The thesis makes the following suggestions for building an evidence base and improving comparability of economic evaluations of young people’s SRH programmes. First, efforts should be made to combine impact studies with economic evaluations. Second, more attention should be paid to the use of comparable methods and indicators in economic evaluations of SRH programmes. Third, the results of economic evaluations should be compared. Fourth, documentation of methods, data and sources of economic evaluations of SRH programmes should be improved. Transparent reporting will improve the comparability of economic evaluations in the future.

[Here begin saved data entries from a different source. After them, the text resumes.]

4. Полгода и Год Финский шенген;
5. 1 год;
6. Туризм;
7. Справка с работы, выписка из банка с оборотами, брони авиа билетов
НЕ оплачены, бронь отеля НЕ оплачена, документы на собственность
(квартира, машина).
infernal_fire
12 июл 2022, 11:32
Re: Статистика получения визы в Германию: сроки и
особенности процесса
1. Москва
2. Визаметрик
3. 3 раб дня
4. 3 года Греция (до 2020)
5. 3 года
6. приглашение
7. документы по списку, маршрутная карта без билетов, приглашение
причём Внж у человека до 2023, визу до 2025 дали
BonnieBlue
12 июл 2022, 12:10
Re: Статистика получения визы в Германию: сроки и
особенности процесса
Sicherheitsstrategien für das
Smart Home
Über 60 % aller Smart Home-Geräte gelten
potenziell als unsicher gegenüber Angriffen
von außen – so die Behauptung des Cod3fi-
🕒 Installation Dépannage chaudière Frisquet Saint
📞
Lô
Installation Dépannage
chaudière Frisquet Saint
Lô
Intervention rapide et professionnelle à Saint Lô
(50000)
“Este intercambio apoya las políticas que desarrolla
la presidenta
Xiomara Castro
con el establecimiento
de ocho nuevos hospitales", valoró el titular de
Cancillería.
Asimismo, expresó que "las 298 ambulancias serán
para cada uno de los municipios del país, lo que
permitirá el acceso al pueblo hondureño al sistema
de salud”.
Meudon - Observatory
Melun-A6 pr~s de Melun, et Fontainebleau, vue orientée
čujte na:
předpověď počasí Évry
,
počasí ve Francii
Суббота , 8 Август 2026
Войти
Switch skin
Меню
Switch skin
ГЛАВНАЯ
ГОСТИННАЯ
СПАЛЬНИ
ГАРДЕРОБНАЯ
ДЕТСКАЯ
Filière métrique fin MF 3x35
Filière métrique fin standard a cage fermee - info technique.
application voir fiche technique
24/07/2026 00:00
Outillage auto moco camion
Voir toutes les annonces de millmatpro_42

Finally, the thesis makes the following general recommendations for economic evaluations of young people’s SRH programmes. Economic analyses should always aim to support decision making. These should be designed to answer questions that decision-makers are dealing with, and analyses should focus only on issues that are relevant for policymaking. Especially with young people’s SRH programmes health economists need to balance urgency for action (programme implementation) with the long time required for the collection of better data (impact and cost). In the low- and middle-income country context, affordability is the primary and often the only economic criterion included in the decision making process. Therefore the sequence of questions that economic evaluations address should be: How much the programme cost? Does it create cost savings somewhere else? Is it cost-effective? Lastly, complex research results should be simplified and communicated to decision-makers in their language.